# Task details
Of the entries below, return only those lines from the line with "Sie sind kein Wundermittel, die" to the line with "Punkt ist doch, dass der Anwender", exactly, both included.

*** Opening Dataset content ***

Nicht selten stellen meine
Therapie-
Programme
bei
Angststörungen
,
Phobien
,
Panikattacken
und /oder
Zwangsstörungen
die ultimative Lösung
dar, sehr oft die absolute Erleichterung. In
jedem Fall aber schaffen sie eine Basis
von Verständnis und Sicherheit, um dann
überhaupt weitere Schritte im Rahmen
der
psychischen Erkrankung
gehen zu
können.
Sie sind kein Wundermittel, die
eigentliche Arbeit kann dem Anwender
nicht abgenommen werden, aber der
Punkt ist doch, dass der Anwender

*** Closing Dataset content ***
*** Opening Dataset content ***

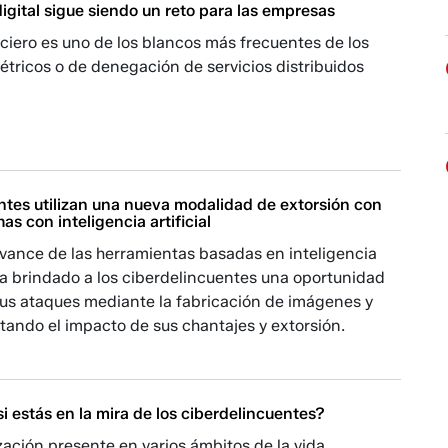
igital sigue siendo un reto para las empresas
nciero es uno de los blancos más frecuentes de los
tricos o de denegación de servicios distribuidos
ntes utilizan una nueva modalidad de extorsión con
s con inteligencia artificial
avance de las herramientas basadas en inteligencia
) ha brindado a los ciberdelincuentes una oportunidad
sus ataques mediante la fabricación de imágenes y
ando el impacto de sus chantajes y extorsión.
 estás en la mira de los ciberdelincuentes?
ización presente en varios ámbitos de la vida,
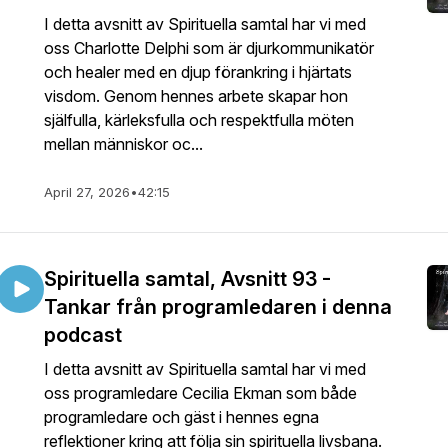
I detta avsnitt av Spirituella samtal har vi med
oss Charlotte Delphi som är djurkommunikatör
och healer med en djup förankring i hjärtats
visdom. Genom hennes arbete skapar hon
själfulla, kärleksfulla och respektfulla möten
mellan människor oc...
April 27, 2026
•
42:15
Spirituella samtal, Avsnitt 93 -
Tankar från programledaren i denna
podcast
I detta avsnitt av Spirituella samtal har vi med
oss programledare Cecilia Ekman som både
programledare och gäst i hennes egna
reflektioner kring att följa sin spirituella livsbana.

*** Closing Dataset content ***
*** Opening Dataset content ***

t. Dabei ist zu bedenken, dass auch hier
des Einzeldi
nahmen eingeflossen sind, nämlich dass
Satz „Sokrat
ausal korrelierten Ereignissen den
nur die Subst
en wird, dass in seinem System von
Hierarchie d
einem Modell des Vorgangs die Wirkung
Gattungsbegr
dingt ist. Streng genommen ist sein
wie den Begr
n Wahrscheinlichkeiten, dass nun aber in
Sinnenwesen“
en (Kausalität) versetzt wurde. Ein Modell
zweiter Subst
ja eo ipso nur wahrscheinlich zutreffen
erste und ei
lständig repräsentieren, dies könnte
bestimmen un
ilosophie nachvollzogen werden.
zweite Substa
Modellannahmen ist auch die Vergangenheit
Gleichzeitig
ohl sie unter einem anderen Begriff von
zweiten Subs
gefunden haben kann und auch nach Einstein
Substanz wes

*** Closing Dataset content ***

# Result of the task
Sie sind kein Wundermittel, die
eigentliche Arbeit kann dem Anwender
nicht abgenommen werden, aber der
Punkt ist doch, dass der Anwender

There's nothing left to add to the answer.